# start of DOCUMENT PASSAGE

My point was really to the OP. To be honest, I like to see more reasonably priced stuff out there, it's easier for an LBS to stock a little bit of everything that way. This is also the reason I'm not the biggest fan of continually changing standards, since there is only so much room you can have to stock different permutations of the same component.

By the same token, I can't really slight the high end shops for trying to sell silly expensive stuff, as mentioned, they can make good money if they can keep stuff moving, and you can certainly get at least a slightly nicer bike if you want to drop a bunch of cash as opposed to a moderate amount. I can't help but think the internet is destroying that market faster than the reasonably priced one, since those high dollar margins are easier to cut online, but we're all watching that play out as we argue.


----------



## bronxbomber252 (Mar 27, 2017)

More margin = more dollars in pocket of seller

More profit = higher proportion of retail price goes to seller


Both are after covering cost/overhead


----------



## jochribs (Nov 12, 2009)

# end of DOCUMENT PASSAGE
# start of DATA

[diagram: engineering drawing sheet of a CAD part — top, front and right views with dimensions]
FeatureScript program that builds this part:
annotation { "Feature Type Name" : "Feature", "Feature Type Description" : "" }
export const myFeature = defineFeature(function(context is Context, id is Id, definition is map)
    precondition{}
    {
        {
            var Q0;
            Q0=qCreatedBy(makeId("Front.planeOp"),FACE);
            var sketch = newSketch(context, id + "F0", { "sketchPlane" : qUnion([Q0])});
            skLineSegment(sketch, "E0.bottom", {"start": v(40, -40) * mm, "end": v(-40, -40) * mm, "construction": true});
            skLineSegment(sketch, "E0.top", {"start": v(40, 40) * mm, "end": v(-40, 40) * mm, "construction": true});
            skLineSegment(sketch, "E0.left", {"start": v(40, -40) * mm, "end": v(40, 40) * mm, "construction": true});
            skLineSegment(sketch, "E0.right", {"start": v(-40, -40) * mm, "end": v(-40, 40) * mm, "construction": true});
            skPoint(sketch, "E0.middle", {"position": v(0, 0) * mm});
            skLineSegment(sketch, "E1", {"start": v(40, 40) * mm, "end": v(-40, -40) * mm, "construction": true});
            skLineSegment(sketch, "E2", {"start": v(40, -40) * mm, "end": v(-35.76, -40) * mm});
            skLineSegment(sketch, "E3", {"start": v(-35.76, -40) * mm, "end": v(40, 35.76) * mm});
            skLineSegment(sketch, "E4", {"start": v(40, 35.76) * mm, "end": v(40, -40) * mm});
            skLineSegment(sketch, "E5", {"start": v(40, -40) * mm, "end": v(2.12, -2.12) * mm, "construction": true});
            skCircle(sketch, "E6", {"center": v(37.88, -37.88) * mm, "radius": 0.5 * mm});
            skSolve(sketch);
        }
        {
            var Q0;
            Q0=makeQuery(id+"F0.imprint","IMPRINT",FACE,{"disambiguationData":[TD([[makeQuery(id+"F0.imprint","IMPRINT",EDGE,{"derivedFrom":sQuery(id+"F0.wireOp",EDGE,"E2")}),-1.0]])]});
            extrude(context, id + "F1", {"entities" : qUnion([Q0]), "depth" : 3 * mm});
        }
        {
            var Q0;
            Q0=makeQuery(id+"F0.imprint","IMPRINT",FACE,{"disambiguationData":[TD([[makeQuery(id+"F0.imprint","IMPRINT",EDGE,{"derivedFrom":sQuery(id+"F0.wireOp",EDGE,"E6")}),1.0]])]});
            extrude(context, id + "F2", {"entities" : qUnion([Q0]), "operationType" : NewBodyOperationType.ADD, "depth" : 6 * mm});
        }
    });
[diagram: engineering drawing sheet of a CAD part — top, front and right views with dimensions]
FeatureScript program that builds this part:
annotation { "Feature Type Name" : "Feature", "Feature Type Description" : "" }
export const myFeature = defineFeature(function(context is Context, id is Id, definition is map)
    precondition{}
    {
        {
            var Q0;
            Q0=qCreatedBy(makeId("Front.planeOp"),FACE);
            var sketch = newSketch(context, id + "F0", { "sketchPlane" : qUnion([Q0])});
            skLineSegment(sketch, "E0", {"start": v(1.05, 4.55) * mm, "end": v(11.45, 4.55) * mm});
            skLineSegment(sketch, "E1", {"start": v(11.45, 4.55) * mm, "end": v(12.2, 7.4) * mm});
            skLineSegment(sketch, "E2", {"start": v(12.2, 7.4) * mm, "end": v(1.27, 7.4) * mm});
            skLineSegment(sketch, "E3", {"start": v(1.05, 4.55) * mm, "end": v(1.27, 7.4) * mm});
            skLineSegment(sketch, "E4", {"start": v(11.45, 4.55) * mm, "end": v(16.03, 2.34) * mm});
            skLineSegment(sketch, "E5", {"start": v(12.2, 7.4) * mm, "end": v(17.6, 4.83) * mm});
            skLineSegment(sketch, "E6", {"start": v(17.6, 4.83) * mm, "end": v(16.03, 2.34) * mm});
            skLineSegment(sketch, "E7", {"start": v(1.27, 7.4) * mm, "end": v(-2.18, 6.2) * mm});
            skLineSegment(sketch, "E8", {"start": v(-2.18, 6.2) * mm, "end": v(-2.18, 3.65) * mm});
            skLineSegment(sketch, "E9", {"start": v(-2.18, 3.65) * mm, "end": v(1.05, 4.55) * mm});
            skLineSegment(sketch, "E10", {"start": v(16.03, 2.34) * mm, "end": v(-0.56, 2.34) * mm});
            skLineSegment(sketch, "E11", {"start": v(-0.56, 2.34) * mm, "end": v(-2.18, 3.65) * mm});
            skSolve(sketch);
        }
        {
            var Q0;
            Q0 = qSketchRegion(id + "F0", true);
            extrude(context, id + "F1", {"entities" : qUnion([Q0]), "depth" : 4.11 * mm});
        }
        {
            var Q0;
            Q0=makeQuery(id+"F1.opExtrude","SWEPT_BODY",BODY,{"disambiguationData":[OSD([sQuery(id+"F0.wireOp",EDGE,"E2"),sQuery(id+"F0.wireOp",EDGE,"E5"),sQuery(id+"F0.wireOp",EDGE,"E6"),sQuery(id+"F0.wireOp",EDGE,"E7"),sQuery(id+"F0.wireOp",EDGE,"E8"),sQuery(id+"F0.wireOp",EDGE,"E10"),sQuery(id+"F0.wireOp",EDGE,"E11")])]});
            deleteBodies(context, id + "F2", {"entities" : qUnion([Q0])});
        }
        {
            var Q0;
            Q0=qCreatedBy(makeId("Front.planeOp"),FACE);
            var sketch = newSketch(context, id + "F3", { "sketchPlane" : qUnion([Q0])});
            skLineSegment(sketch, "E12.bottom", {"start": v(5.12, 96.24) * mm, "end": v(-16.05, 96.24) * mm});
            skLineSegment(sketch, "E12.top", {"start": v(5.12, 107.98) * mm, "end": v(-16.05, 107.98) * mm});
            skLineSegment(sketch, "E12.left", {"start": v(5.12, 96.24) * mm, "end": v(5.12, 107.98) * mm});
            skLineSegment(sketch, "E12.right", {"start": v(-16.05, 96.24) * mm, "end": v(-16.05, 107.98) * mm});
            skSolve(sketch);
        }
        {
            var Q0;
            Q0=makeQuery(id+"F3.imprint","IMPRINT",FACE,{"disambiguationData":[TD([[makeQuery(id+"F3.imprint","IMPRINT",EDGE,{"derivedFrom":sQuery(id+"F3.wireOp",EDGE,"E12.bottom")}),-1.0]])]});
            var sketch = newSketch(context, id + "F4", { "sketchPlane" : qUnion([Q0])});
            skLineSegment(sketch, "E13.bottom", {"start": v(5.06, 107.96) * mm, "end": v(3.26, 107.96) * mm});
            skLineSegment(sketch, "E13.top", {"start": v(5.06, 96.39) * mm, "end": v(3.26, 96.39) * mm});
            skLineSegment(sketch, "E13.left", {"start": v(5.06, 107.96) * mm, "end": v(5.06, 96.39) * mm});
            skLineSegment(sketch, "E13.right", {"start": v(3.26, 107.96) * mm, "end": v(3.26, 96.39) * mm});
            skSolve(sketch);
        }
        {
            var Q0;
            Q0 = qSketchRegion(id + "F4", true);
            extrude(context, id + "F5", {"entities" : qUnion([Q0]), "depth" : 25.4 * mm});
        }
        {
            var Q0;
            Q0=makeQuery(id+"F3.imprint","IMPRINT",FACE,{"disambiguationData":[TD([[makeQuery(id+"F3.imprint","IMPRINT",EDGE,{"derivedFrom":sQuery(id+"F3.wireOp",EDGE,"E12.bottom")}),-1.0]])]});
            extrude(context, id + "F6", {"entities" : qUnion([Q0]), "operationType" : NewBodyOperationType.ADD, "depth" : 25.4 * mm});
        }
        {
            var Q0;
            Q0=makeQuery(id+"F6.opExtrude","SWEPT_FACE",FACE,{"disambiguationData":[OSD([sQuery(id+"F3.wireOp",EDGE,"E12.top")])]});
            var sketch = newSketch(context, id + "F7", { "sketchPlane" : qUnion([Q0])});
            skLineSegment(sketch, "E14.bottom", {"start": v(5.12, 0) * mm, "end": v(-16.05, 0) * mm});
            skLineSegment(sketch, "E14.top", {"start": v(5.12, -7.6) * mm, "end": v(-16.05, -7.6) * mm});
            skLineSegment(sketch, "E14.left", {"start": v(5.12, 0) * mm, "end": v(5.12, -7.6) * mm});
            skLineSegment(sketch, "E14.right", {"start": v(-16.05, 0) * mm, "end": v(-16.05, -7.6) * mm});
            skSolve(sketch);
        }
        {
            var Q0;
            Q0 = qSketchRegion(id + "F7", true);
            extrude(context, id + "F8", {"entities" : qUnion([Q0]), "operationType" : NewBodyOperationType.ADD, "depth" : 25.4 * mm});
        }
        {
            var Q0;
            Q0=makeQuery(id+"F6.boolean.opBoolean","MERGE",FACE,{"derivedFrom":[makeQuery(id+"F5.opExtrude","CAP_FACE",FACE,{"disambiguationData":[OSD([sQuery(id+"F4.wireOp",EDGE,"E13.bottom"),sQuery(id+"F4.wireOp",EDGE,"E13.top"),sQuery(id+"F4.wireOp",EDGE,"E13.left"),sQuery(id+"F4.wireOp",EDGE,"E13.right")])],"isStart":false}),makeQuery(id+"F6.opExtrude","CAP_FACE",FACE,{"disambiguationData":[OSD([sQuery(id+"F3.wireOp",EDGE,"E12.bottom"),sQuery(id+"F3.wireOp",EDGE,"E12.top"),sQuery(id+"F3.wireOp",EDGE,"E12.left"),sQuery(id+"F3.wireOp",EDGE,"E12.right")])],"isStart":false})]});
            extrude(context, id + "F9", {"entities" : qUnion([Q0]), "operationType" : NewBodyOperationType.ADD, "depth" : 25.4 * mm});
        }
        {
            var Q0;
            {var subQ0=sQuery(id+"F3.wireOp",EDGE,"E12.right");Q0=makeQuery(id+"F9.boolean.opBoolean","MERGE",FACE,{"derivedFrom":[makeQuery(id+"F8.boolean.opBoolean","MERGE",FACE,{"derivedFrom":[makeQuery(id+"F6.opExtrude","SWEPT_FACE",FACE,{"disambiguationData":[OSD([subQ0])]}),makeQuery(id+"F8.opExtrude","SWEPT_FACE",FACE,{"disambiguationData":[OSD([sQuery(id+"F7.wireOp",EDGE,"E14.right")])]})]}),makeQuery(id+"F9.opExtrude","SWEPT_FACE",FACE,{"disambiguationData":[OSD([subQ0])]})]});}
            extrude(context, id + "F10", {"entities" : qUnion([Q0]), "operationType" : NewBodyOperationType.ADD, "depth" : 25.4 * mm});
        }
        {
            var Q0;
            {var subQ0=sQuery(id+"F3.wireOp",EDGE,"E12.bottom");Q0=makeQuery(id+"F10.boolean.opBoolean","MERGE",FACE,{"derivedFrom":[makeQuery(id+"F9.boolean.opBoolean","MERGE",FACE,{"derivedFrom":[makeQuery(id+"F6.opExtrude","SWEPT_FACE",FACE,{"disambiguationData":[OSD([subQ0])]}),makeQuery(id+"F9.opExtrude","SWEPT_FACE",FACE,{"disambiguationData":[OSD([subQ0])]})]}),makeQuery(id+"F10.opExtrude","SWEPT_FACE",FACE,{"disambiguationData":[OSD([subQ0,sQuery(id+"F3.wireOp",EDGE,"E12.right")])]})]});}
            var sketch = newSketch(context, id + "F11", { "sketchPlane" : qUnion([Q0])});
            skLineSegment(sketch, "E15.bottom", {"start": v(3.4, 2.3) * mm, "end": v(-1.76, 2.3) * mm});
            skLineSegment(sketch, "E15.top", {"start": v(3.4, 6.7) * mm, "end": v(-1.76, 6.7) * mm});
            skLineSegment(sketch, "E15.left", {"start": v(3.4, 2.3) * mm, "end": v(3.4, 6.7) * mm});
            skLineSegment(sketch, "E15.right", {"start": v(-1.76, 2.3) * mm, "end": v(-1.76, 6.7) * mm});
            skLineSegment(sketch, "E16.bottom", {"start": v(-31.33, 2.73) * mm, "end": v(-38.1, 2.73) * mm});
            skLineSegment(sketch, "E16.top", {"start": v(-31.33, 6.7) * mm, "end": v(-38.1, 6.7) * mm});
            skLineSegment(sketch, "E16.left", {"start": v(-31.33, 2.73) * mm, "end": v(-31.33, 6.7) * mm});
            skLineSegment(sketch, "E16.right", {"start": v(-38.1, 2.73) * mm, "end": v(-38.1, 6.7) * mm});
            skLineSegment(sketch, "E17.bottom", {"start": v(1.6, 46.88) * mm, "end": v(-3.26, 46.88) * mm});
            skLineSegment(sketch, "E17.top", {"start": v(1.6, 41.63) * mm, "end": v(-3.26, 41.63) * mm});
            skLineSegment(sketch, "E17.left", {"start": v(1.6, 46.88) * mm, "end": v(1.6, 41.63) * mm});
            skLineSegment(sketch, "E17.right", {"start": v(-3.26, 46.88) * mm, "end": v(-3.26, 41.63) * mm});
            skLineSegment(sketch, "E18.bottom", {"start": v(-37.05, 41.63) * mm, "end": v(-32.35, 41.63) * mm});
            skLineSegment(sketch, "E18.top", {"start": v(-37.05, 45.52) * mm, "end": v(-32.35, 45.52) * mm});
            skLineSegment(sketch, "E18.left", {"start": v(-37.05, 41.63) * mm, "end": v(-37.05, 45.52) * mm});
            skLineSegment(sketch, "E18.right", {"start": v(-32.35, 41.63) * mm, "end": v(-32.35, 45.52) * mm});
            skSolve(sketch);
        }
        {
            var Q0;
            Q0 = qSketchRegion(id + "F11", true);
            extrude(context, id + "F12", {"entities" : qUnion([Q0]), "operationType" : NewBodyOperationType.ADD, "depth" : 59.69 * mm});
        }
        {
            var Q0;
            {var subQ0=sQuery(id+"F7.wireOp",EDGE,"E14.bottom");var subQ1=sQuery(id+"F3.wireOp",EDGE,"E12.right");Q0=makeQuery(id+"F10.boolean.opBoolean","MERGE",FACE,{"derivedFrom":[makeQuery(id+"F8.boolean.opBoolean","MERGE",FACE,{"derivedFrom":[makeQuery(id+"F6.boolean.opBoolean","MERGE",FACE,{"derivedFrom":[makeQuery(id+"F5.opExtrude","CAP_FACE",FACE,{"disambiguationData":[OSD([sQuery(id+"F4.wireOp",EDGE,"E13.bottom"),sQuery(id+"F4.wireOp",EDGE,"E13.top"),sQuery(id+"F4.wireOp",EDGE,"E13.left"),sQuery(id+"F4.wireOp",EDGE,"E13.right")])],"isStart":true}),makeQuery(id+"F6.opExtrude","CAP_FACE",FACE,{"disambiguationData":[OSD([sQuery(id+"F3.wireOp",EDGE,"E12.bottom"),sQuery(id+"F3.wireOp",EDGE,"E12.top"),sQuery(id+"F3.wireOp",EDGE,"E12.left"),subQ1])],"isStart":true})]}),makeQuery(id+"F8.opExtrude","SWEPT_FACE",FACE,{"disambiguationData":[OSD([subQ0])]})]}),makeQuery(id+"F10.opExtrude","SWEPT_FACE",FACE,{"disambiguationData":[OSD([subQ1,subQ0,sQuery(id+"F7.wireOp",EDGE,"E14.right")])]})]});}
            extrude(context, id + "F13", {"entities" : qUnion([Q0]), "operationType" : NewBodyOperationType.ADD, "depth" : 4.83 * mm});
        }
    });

# end of DATA

§ YOUR TASKS:
1. In the bike shop thread, why is the first poster not a fan of continually changing standards?
2. Transcribe the part of the bike shop thread that begins with the words "By the same" and ends with "as we argue.".
The rows come from a separate source, unrelated to the thread.

§ WRITTEN RESPONSES:
1. There is only so much room to stock different permutations of the same component.

2.
By the same token, I can't really slight the high end shops for trying to sell silly expensive stuff, as mentioned, they can make good money if they can keep stuff moving, and you can certainly get at least a slightly nicer bike if you want to drop a bunch of cash as opposed to a moderate amount. I can't help but think the internet is destroying that market faster than the reasonably priced one, since those high dollar margins are easier to cut online, but we're all watching that play out as we argue.